Copy out the records below word for word, starting at the line that contains "Q: Which is healthier, the donuts" and ending at the line that contains "A: Yes, the peppers", both lines included.
________________________
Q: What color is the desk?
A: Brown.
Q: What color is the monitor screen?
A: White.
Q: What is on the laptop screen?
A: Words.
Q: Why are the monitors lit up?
________________________
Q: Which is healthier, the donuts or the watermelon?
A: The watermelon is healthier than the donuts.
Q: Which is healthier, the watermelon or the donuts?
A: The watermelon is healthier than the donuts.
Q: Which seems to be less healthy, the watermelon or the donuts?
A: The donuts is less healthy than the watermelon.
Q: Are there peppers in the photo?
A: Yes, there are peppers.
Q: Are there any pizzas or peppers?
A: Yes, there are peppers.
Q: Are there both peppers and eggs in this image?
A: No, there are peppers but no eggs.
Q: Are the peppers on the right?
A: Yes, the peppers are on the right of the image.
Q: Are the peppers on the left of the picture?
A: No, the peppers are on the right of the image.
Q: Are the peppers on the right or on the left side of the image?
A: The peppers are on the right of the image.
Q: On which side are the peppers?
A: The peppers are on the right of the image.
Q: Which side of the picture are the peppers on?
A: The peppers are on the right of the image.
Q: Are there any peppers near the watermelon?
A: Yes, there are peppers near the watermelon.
________________________
_OUTPUT FOR THIS TASK_:
Q: Which is healthier, the donuts or the watermelon?
A: The watermelon is healthier than the donuts.
Q: Which is healthier, the watermelon or the donuts?
A: The watermelon is healthier than the donuts.
Q: Which seems to be less healthy, the watermelon or the donuts?
A: The donuts is less healthy than the watermelon.
Q: Are there peppers in the photo?
A: Yes, there are peppers.
Q: Are there any pizzas or peppers?
A: Yes, there are peppers.
Q: Are there both peppers and eggs in this image?
A: No, there are peppers but no eggs.
Q: Are the peppers on the right?
A: Yes, the peppers are on the right of the image.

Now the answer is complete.